Start of DATASET ENTRIES
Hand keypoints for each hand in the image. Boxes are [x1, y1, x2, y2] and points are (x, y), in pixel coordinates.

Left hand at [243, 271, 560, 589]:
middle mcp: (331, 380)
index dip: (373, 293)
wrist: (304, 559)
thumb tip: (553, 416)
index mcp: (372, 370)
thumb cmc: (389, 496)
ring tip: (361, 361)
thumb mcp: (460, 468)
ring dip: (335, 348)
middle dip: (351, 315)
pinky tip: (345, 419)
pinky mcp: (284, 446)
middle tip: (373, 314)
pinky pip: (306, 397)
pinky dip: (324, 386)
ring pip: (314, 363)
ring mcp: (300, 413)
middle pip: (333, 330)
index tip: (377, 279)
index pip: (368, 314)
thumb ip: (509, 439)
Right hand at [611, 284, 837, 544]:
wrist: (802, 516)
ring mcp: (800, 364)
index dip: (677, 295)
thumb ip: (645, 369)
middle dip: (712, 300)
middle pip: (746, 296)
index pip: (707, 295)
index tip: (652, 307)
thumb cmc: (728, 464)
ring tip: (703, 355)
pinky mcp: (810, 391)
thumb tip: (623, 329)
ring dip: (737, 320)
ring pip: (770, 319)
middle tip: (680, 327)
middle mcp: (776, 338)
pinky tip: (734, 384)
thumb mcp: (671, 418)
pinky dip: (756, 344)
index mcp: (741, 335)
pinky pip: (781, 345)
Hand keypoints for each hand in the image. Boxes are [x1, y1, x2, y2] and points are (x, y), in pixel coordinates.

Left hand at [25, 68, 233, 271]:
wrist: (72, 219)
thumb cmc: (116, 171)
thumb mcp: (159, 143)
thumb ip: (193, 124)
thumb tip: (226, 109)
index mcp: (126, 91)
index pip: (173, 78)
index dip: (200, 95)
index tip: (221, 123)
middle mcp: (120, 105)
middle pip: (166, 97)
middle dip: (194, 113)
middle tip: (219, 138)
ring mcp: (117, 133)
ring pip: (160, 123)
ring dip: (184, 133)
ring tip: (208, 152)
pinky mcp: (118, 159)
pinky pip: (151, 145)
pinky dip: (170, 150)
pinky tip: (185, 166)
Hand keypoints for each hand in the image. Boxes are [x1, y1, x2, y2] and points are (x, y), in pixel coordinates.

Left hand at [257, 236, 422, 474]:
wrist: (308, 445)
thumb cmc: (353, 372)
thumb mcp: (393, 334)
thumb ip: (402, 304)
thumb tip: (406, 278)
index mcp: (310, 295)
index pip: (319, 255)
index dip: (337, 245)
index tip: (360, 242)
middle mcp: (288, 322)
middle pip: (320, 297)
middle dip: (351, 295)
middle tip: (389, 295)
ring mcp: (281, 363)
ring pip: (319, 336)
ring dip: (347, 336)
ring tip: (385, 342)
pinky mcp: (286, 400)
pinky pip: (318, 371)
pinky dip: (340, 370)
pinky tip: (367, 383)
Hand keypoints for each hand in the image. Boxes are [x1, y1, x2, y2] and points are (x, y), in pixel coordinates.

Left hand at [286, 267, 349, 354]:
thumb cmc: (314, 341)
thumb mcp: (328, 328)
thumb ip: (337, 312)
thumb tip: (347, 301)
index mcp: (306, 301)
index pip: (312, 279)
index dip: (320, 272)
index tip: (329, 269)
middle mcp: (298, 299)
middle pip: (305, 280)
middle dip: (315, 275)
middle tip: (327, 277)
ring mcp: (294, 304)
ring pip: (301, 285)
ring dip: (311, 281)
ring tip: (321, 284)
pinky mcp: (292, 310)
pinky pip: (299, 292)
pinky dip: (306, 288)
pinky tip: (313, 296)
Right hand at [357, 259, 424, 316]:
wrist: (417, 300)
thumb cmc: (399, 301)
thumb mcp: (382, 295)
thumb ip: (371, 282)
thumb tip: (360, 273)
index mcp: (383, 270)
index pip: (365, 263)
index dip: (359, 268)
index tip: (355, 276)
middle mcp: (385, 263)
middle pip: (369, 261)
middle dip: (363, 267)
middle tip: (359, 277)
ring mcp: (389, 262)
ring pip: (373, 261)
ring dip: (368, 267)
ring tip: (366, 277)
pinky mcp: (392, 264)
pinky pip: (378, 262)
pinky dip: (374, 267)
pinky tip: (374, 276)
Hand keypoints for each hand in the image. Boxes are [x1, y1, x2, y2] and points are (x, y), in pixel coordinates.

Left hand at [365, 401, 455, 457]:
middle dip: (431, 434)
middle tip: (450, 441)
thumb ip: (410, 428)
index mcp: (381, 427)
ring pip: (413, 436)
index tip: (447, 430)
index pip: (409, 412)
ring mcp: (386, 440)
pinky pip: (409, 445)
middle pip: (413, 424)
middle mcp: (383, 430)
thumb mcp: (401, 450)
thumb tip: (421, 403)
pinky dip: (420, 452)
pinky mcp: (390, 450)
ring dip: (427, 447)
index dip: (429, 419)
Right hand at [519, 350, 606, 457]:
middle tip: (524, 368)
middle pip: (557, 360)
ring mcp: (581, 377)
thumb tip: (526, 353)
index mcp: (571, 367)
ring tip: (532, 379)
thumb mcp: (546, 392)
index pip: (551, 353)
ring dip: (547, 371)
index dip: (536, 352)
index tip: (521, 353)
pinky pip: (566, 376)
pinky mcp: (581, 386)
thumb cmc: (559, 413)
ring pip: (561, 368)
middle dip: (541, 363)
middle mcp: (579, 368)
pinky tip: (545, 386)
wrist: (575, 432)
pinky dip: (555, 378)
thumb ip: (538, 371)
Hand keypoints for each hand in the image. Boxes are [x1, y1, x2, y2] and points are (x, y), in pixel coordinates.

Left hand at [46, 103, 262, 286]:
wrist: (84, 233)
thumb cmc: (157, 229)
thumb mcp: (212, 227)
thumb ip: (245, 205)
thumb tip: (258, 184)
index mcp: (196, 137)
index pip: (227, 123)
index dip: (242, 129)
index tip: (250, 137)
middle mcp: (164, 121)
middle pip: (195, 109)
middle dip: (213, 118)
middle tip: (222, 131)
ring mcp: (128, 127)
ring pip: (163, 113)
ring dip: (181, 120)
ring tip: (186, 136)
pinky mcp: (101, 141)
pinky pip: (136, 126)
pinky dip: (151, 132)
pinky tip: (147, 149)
End of DATASET ENTRIES
Start of DATASET ENTRIES
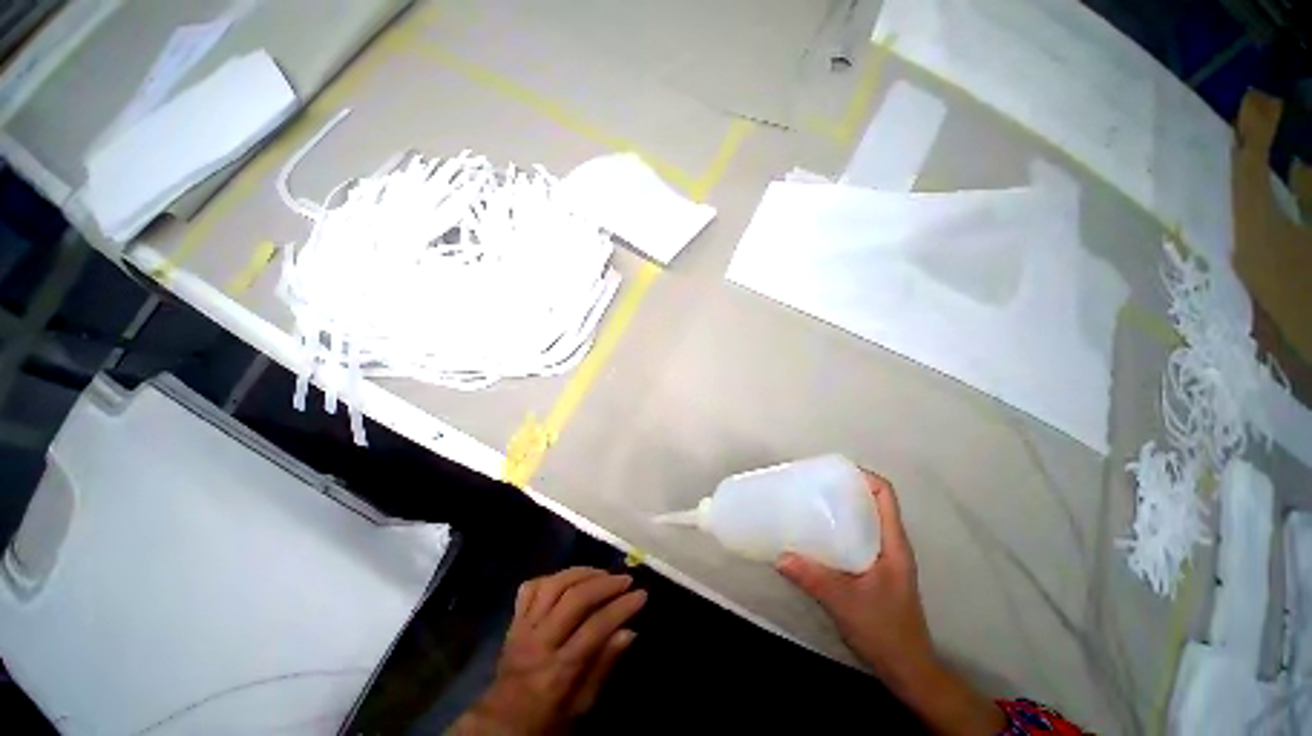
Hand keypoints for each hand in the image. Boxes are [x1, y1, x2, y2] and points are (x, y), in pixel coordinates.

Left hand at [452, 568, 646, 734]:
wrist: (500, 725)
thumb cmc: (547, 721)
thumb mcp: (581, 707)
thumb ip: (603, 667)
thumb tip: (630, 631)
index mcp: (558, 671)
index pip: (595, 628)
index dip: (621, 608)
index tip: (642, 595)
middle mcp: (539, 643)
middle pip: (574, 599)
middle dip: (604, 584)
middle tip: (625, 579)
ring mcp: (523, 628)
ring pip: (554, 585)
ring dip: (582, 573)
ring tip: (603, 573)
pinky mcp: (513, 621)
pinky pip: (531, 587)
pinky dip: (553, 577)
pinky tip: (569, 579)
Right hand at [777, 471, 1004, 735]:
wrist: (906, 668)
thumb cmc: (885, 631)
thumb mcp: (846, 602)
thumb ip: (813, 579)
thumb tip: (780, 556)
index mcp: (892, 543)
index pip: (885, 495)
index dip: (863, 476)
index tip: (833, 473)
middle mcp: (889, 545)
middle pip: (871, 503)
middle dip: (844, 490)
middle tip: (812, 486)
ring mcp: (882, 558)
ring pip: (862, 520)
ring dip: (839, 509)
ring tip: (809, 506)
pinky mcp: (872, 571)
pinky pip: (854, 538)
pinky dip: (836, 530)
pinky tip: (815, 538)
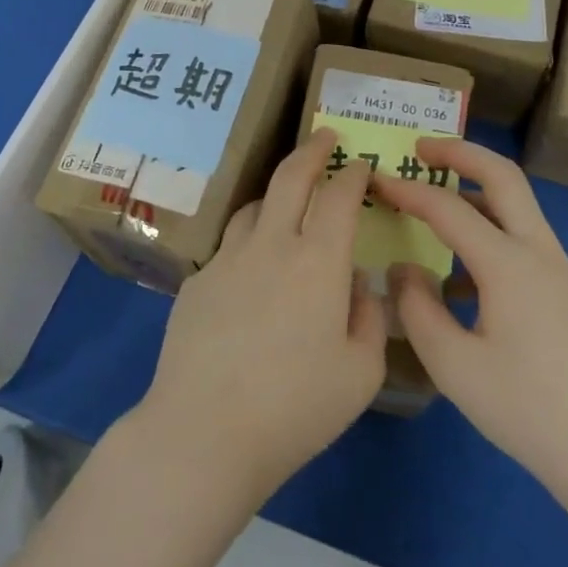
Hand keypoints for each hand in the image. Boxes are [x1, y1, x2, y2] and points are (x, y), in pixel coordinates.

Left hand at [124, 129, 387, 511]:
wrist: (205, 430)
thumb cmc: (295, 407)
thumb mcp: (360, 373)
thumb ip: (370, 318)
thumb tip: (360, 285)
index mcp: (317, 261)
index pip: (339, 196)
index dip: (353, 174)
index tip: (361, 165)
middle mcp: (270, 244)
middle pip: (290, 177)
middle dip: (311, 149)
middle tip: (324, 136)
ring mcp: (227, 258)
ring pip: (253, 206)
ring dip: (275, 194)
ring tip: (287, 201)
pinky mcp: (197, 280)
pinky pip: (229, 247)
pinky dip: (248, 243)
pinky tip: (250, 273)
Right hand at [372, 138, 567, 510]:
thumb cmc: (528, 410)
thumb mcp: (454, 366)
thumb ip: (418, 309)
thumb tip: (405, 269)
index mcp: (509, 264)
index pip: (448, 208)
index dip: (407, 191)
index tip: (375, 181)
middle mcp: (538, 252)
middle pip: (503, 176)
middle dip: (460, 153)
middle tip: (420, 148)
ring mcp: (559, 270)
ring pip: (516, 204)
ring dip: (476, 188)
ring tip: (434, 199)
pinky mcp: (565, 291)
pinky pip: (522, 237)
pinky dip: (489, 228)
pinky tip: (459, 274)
End of DATASET ENTRIES
# [TASK]
Retype the portion of the data above that starts on the line with "ring dip: (427, 447)" and finishes on the line with "thumb ip: (538, 371)", including both of those lines.

# [WRITTEN REPLY]
ring dip: (427, 447)
index dip: (429, 419)
Right hand at [519, 350, 606, 457]:
middle tip: (524, 368)
middle pip: (557, 360)
ring mcp: (581, 377)
thumb tip: (526, 353)
index mcp: (571, 367)
ring tip: (532, 379)
thumb mcp: (546, 392)
index pip: (551, 353)
ring dip: (547, 371)
index dip: (536, 352)
index tip: (521, 353)
pinky pip: (566, 376)
pinky mcp: (581, 386)
thumb cmc: (559, 413)
ring pip: (561, 368)
middle dip: (541, 363)
middle mcp: (579, 368)
pinky tip: (545, 386)
wrist: (575, 432)
pinky dip: (555, 378)
thumb ip: (538, 371)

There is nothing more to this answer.